The idea that it only carries 30% it patently false. First off, much of the idea of permeability has to do with the compound and the solubility, but other factors like temperature and amount. DMSO is prescribed by doctors for transdermal preps. It penetrates as readily, if not moreso than anything else on the market. It is a better choice because of its safety, solubility,water miscible, high polarity, aproticity, and other physical properties.
Sorry for the confusion, I meant that the bioavailability(fraction/percent that reaches systematic circulation) of a transdermal is realistically 30%. I see claims of 40% and as high as 76% for some type of fina trans but have seen nothing to support those claims. USP grade DMSO would be an ideal penetration enhancer(PE) for the reasons jguns mentioned, the foremost being it's relative safety. I think BigCat had an article on why DMSO should not be used as a carrier but rather a PE in part because it penetrates the skin very rapidly. I personally use it in a pre and post application of the trans soln as well as in the trans itself. I believe DMSO is a necessity when using a transdermal product regardless of how you choose to use it.

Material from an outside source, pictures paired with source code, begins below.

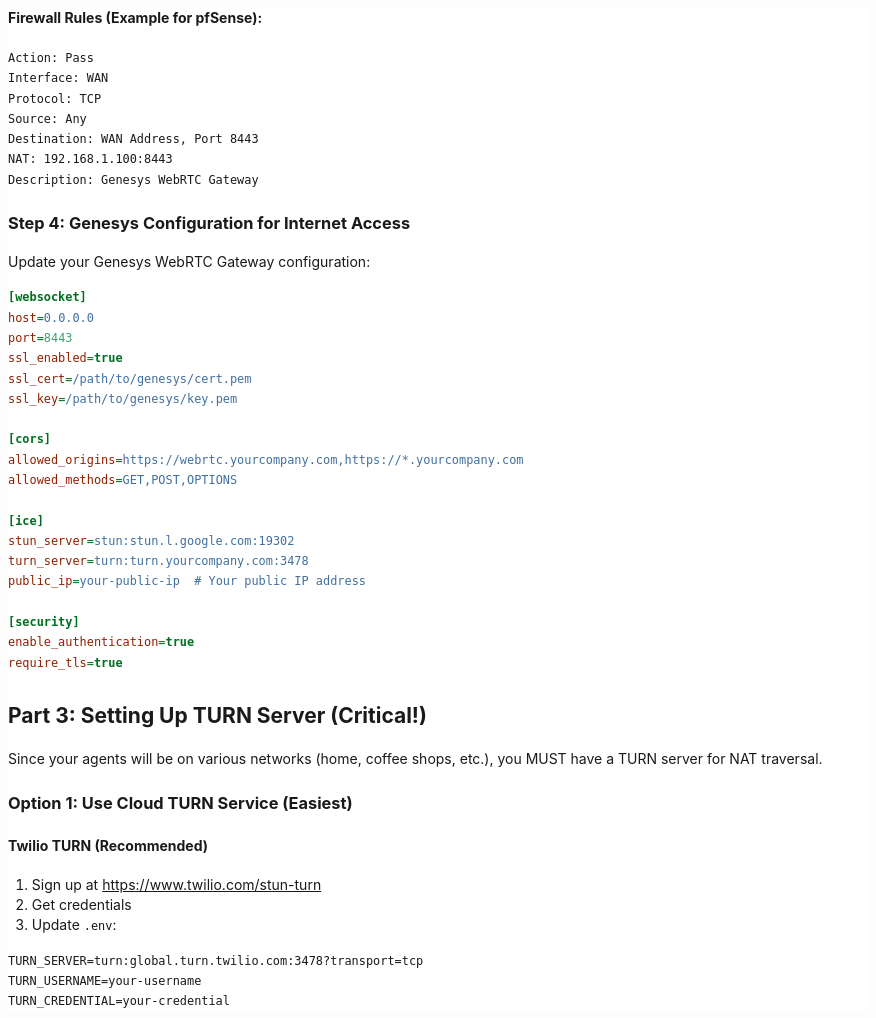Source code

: #### Firewall Rules (Example for pfSense):

```
Action: Pass
Interface: WAN
Protocol: TCP
Source: Any
Destination: WAN Address, Port 8443
NAT: 192.168.1.100:8443
Description: Genesys WebRTC Gateway
```

### Step 4: Genesys Configuration for Internet Access

Update your Genesys WebRTC Gateway configuration:

```ini
[websocket]
host=0.0.0.0
port=8443
ssl_enabled=true
ssl_cert=/path/to/genesys/cert.pem
ssl_key=/path/to/genesys/key.pem

[cors]
allowed_origins=https://webrtc.yourcompany.com,https://*.yourcompany.com
allowed_methods=GET,POST,OPTIONS

[ice]
stun_server=stun:stun.l.google.com:19302
turn_server=turn:turn.yourcompany.com:3478
public_ip=your-public-ip  # Your public IP address

[security]
enable_authentication=true
require_tls=true
```

## Part 3: Setting Up TURN Server (Critical!)

Since your agents will be on various networks (home, coffee shops, etc.), you MUST have a TURN server for NAT traversal.

### Option 1: Use Cloud TURN Service (Easiest)

#### Twilio TURN (Recommended)

1. Sign up at https://www.twilio.com/stun-turn
2. Get credentials
3. Update `.env`:

```env
TURN_SERVER=turn:global.turn.twilio.com:3478?transport=tcp
TURN_USERNAME=your-username
TURN_CREDENTIAL=your-credential
```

I have just started to use dsmo with transdermal Testosterone from the doctors. Seems to work rather well. I lace the dsmo with roughly 60% water and apply, then I wait a few minutes and apply the transdermal test. I love dsmo.
Thanks heavyweight. Anyone know the purpose of sodium hydroxide?
What was your concentration of DMSO? Also, do you use glycerin for skin drying out?
I use a small container and fill it about 1/8 way, then I add 2x the amount of water.
I myslef don't use anything to keep from drying out. I am naturally dry.........
Ever get those smal containers mike sends out with his powders, like yohimbe and such? I use one of those small ocntainers.